Salah satunya, dr. Bernard Allaart yang mengabdi menjadi pimpinan RS Trenggiling sampai 1959. Ia dan keluarganya tinggal di Purbalingga dengan rumah tinggalnya di Purbalingga Wetan (Saat ini bekas rumah dinasnya menjadi Rumah Makan Bebek Goreng Haji Slamet).
Pada saat dipimpin oleh dr. B. Allaart, setelah Indonesia Merdeka, rumah sakit tersebut diambil alih sehingga statusnya sebagai rumah sakit zending sudah tidak berlaku lagi dan berganti menjadi 'Rumah Sakit Umum Daerah Swatantra Tingkat ke II Poerbolinggo (R.S.U.D.S II Purbalingga)'. Para dokter, suster dan karyawannya pun menjadi pegawai pemerintah. Meski demikian, suasana kekristenanya masih kental.
Namun, pergantian status rumah sakit itu, rupanya membuat dr. Allaart tidak kerasan. Ia akhirnya memutuskan untuk kembali ke Belanda pada 2 Juni 1959.
Sebuah foto lawas di atas menggambarkan peristiwa perpisahan dokter landa itu. Pada papan yang ada dalam gambar tersebut jelas tertulis : 'Selamat BERPISAH, Dr.
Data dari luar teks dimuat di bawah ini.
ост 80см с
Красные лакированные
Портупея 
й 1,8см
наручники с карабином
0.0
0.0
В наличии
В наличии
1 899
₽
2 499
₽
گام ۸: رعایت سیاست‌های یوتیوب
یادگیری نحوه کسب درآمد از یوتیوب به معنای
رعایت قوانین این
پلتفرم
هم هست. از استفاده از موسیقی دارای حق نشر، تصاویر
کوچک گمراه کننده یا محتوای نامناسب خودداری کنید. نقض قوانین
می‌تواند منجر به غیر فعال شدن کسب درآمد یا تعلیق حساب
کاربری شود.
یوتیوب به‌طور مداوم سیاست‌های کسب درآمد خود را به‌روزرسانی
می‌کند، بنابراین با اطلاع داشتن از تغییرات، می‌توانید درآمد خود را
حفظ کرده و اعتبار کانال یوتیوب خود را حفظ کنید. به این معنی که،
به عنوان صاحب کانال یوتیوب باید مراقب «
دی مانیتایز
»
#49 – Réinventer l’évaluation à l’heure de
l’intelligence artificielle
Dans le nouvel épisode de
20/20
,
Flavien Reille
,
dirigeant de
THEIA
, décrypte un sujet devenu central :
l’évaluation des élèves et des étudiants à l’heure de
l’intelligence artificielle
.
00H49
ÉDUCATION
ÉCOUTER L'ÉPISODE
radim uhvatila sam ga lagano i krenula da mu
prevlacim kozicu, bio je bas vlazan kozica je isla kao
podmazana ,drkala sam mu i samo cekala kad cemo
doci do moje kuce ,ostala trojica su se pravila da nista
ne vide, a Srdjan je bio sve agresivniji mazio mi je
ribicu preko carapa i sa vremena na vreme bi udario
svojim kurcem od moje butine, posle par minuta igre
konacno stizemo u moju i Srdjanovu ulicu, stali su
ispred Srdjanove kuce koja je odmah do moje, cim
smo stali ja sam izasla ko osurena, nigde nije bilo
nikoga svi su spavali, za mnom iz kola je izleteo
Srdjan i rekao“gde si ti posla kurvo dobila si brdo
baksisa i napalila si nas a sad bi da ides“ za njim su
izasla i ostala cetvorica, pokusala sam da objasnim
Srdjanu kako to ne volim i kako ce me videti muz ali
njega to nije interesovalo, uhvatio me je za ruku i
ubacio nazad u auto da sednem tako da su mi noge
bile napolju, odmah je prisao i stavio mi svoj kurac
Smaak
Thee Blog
Bernard Allaart DENGAN KELUARGA'. Pada bagian bawah ada keterangan 'R.S.U.D.S. II PURBOLINGGO' kemudian ada keterangan tarikh yang menunjukkan '30-5-1959'. Lalu ada lukisan salib di pojok kiri atas dan goresan logo farmasi 'cawan dibelit ular' pada bagian bawah.
'Sang Dokter' tampak berada persis di belakang papan didampingi istri dan dua anak perempuannya. Di sekeliling mereka tampak orang-orang berseragam serba putih khas tenaga kesehatan. Ada yang tampak orang berkebangsaan eropa, tionghoa maupun warga pribumi. Mereka merupakan karyawan dan keluarga besar rumah sakit yang melepas Dr. Allaart dan keluargan pulang kembali ke negaranya.
Namun, kiprah Dokter Belanda masih berlanjut. Setelah, dr. Allaart pulang ke negaranya masih yang menggantikanya, yaitu, Dokter Brahman. Kemudian, 'RS Trenggiling' dipimpin oleh orang beretnis Tionghoa, yaitu, dr. Han Tiong Bo. Setelah itu, orang pribumi sudah mulai menduduki pimpinan rumah sakit, yaitu dr. Soedarsono, lalu dr. Slamet Notohamidjojo, dilanjutkan dr. Soetjipto sampai tahun 1979.
Pada era tersebut, Rumah Sakit Trenggiling sudah diambil alih penuh dan dikelola oleh pemerintah daerah. Pada 1979, Gubernur Jawa Tengah Soeparjo Roestam bahkan memerintahkan agar rumah sakit berpindah lokasi yang tidak terlalu jauh dari pusat kota. Soeparjo berpendapat RS Trenggiling tidak strategis lagi dan aksesnya sulit jika Jembatan Sungai Klawing yang berada di Kelurahan Bancar putus karena bencana alam.
Oleh karenanya, pada 1981 mulai dibangun gedung rumah sakit baru yang berlokasi di Kelurahan Kembaran Kulon, Kecamatan Purbalingga. Dua tahun berikutnya, RS tersebut ditetapkan sebagai RSUD Purbalingga, rumah sakit tipe C dengan SK Menkes No. 223/Menkes/VI/1983.
Saat proses pembangunan sampai awal beroperasinya gedung rumah sakit yang baru, RS Trenggiling masih memberikan pelayanan kesehatan bagi masyarakat. Baru pada 5 Mei 1986 secara resmi seluruh kegiatan RSUD Purbalingga pindah ke lokasi yang terletak di Jl. Tentara Pelajar No. 22 Kelurahan Kembaran Kulon, Kecamatan Purbalingga.